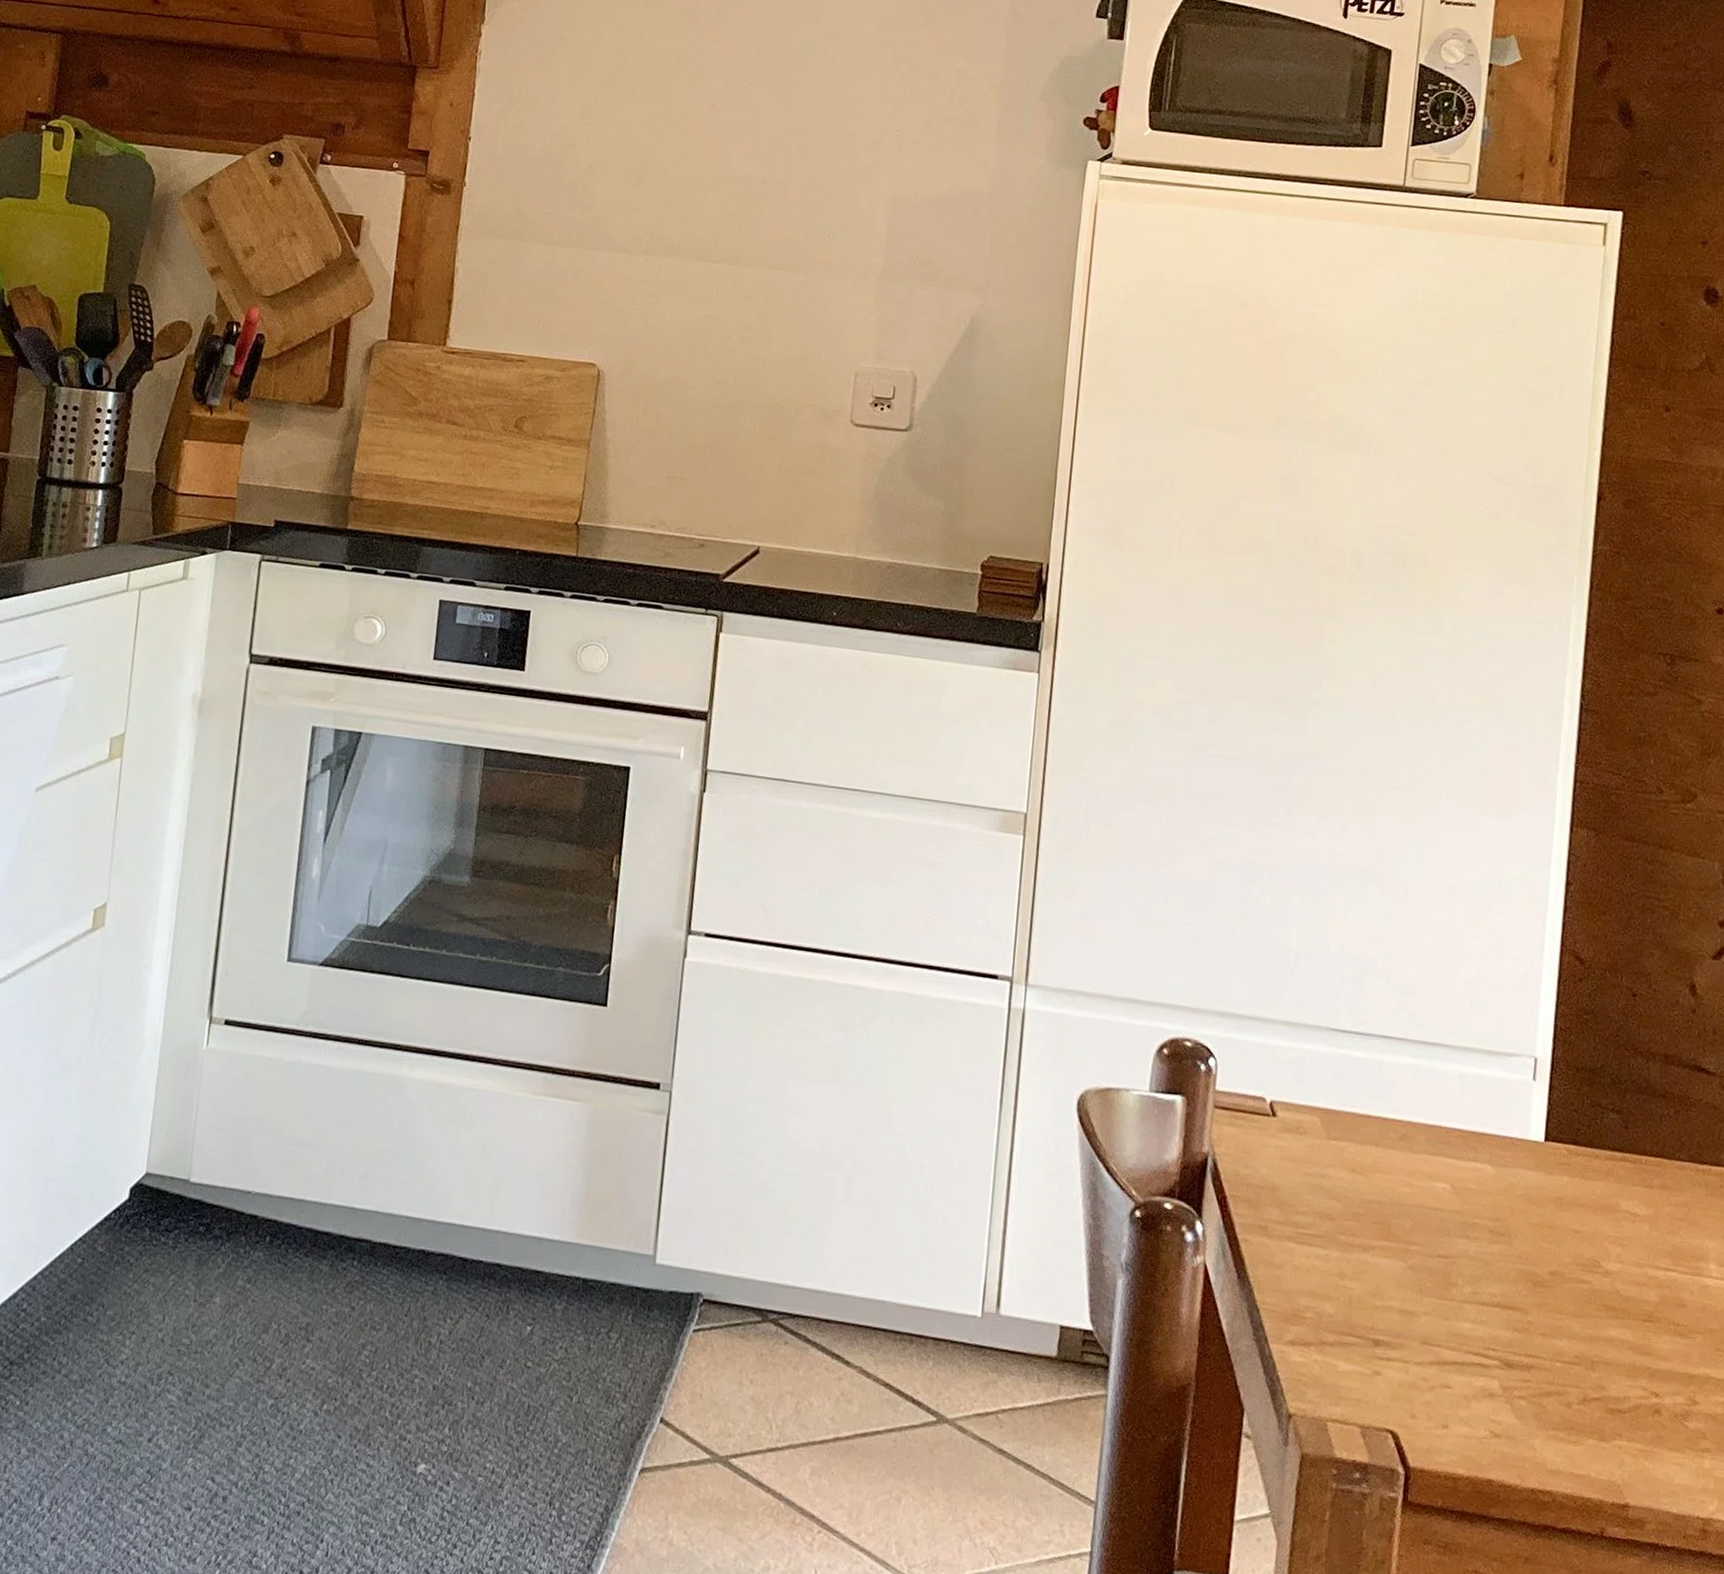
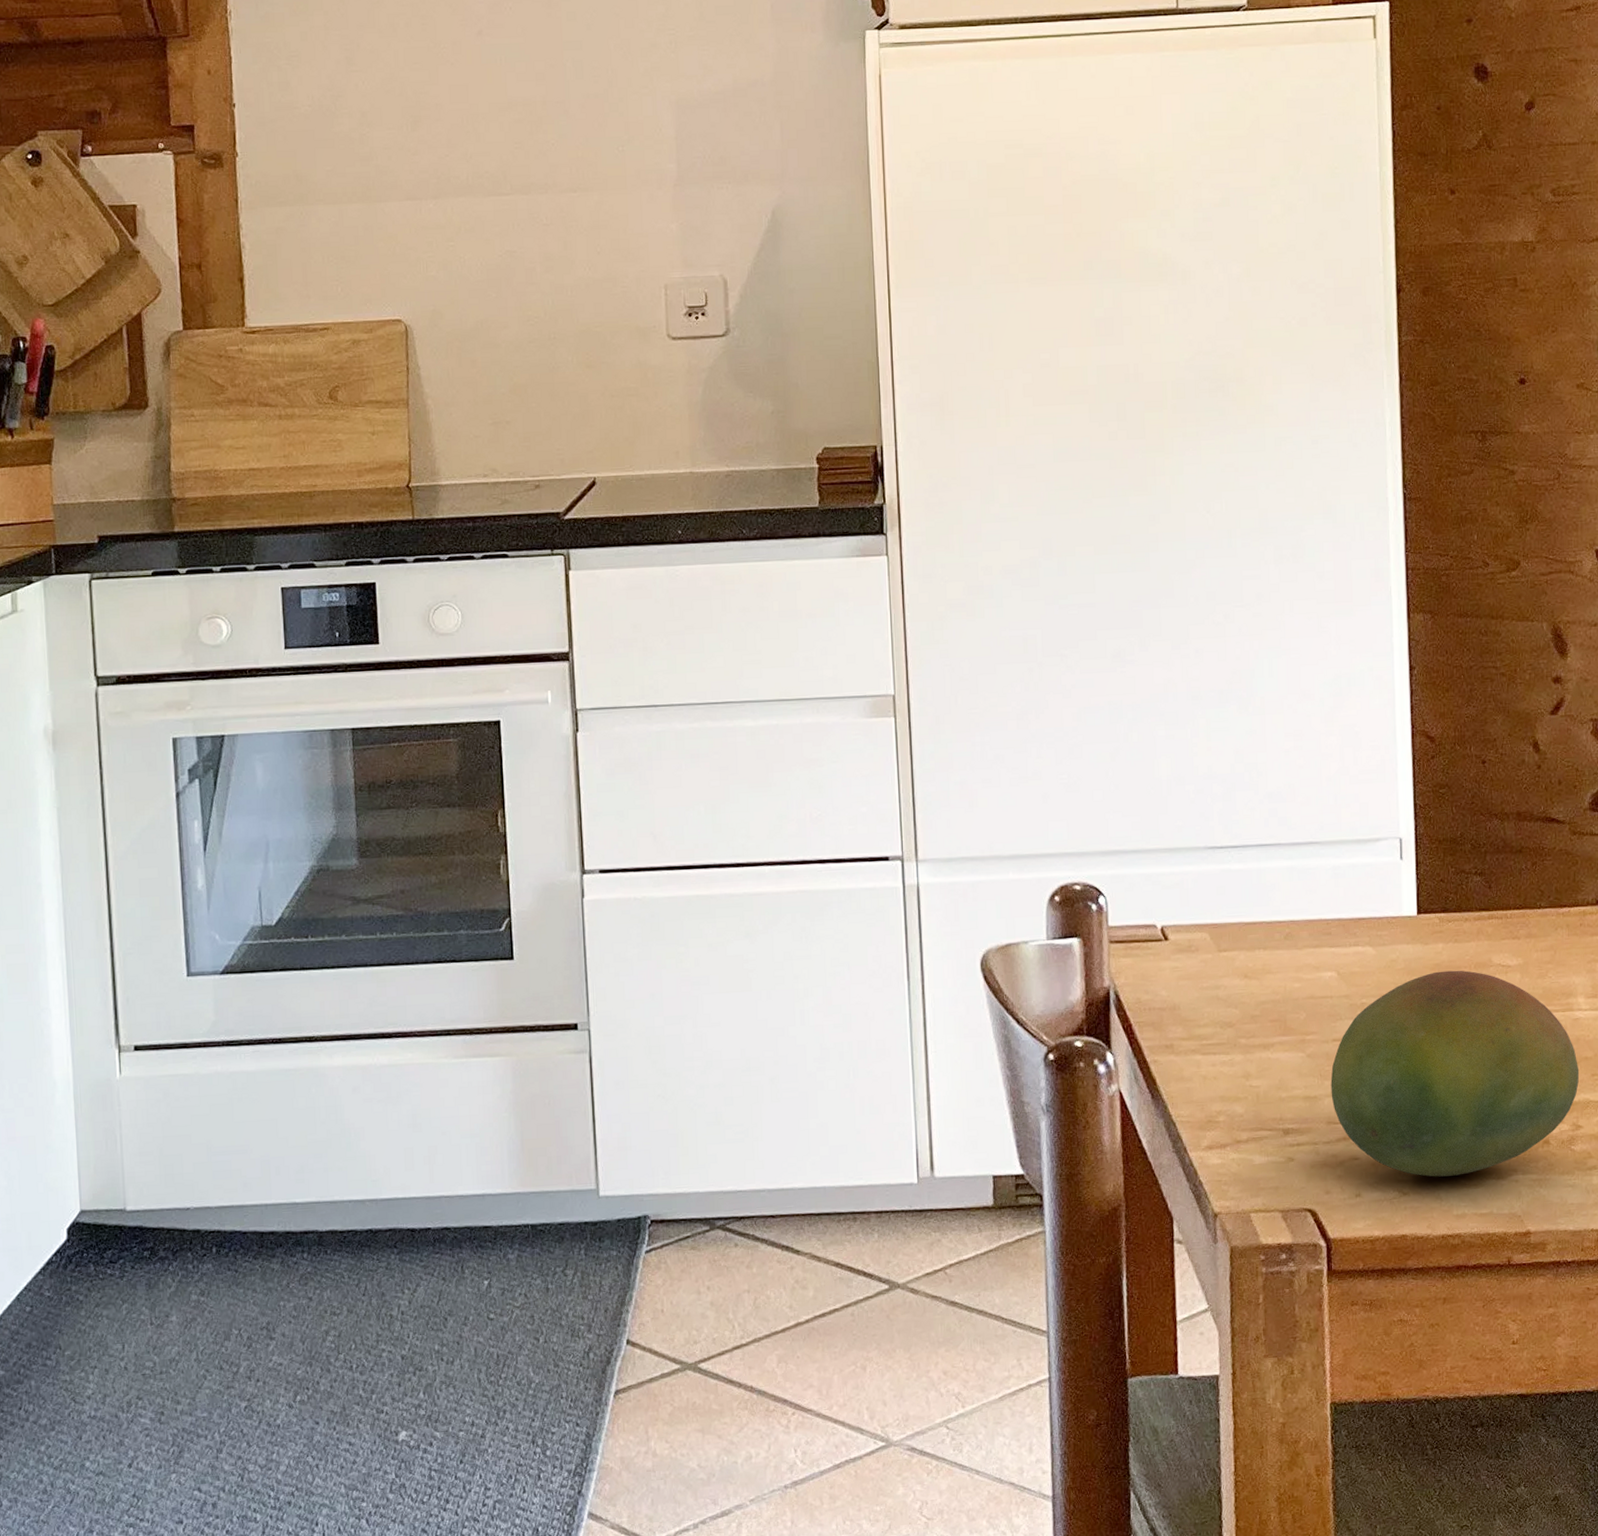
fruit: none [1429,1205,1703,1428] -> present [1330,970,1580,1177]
====
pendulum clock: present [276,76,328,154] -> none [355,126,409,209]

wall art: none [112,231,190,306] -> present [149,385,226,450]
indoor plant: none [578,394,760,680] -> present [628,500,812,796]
====
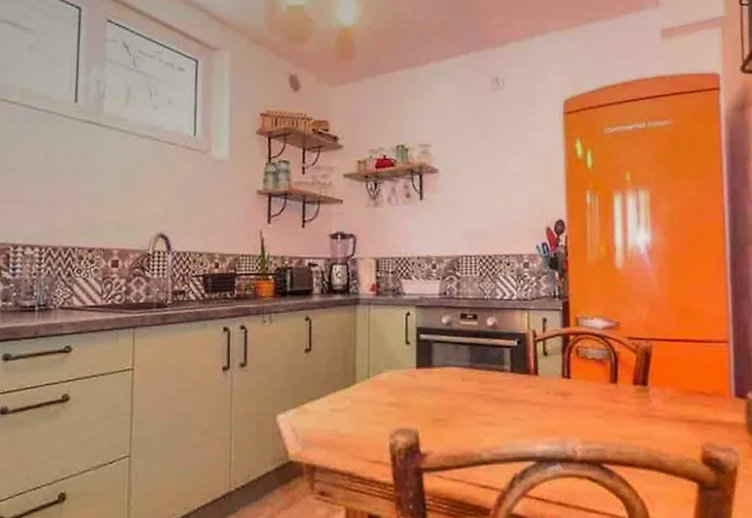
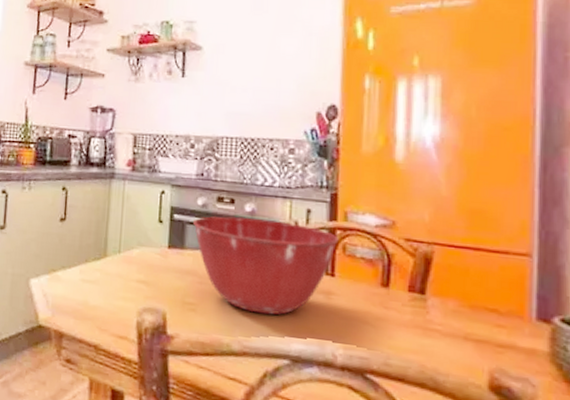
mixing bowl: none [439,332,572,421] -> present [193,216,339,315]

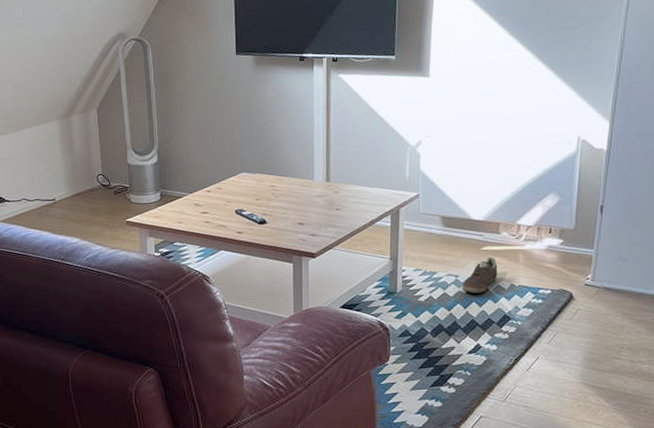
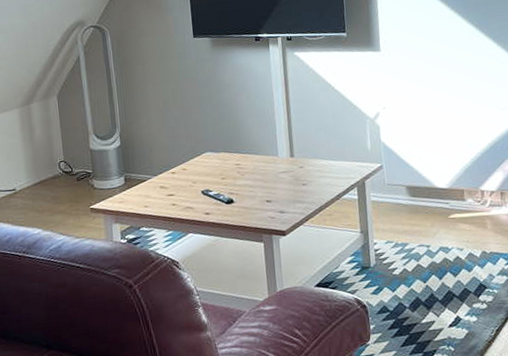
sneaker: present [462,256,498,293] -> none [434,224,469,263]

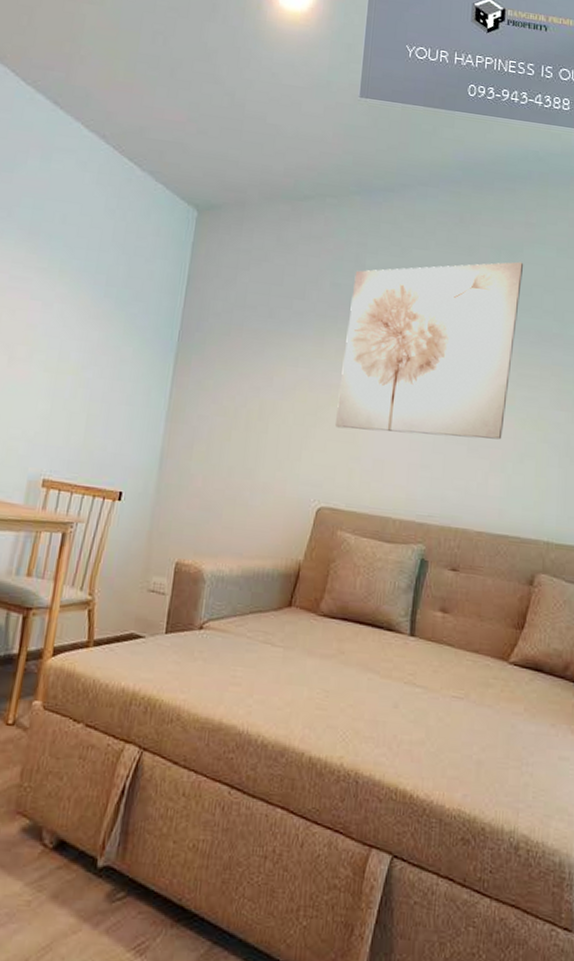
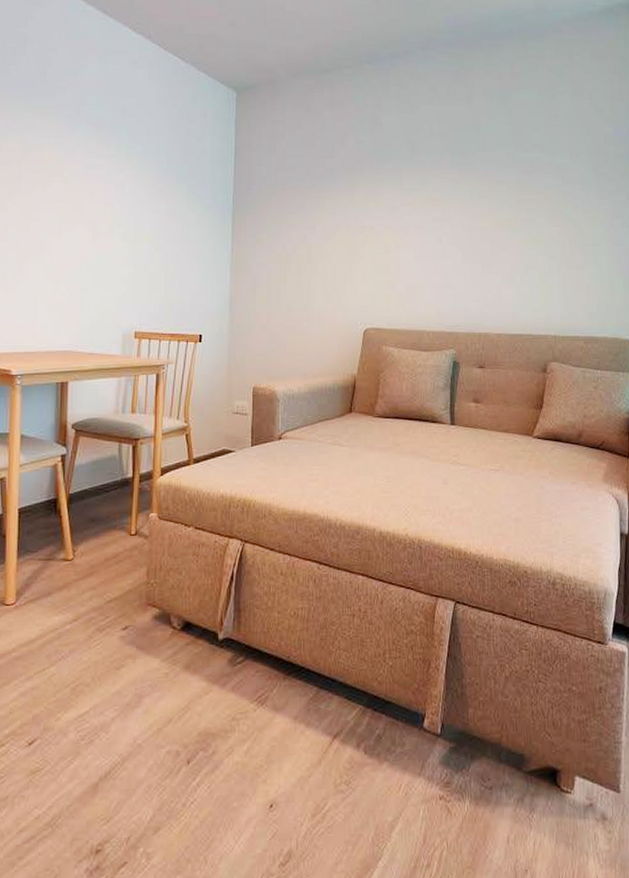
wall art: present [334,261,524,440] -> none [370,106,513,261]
====
In the listing above, find the line with "wall art: none" and the line with "indoor plant: none"; set down exactly those two lines and every line between them, nothing more.

wall art: none [112,231,190,306] -> present [149,385,226,450]
indoor plant: none [578,394,760,680] -> present [628,500,812,796]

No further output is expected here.